You've seen the news reports and read the dire financial predictions. But what do they mean for your practice? Don't expect
a change anytime soon, says Gary Glassman, CPA, a veterinary financial consultant and partner with Burzenski and Co. in East
Haven, Conn. "It will still be a while," Glassman says. "This industry won't turn around until unemployment begins to decrease
and consumer spending confidence improves." That's because spending money for veterinary care is a consumer decision. Certain
services are more discretionary than others, but you likely know of a few clients who no longer come in for regularly scheduled
vaccinations. "When people begin working again and feeling safe in their jobs, they'll be more willing to pay for veterinary
care," Glassman says.
And client spending affects your labor costs. "For the most part, we're seeing that revenue levels in most practices are down,"
Glassman says. The fact that practices are less busy and have more open appointment spots is causing more hospitals to cut
down on hiring, trim staff hours, or freeze hiring. "Nobody wants to lay anyone off," Glassman says. "And employees aren't
willing to leave their jobs, because they don't see the opportunities they have in recent years."

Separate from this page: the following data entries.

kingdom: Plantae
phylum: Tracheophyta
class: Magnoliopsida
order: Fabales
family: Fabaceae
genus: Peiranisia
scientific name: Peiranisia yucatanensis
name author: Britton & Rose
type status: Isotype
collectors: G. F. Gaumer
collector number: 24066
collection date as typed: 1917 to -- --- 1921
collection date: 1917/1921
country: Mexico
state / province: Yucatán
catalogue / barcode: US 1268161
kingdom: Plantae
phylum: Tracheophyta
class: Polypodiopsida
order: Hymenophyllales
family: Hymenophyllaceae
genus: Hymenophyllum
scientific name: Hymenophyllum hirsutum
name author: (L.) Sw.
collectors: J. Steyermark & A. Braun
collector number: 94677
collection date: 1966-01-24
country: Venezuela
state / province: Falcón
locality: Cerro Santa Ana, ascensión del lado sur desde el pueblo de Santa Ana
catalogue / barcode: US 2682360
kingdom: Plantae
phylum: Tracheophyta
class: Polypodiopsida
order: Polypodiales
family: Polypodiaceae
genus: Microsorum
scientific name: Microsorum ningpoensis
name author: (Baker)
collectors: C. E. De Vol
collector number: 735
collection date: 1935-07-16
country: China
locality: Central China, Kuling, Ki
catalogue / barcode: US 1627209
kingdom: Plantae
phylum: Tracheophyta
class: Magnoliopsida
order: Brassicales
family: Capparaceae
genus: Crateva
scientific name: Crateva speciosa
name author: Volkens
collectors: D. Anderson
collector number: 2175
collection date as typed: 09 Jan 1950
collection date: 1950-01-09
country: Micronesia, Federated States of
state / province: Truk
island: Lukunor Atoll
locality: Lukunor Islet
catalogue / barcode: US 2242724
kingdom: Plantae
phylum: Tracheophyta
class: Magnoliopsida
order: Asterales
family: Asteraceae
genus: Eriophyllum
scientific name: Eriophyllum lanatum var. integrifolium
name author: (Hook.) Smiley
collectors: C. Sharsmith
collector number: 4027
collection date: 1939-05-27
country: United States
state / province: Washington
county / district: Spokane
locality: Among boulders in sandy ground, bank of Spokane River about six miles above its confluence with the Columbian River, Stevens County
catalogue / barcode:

For your veterinary practice to thrive, your clients need peace of mind, Glassman says. For most practices, that means riding
out the recession while doing everything you can to fight it off. But don't get impatient, Glassman says. Some industries
are getting back to normal, but many pet owners are still jobless—and therefore unable to pay for veterinary care. In fact,
Glassman has consulted with a few practices that expect to be down $100,000 in sales by the end of the year compared with
2008. "Those practices have to simply hunker down and do what they can to avoid laying off employees," he says.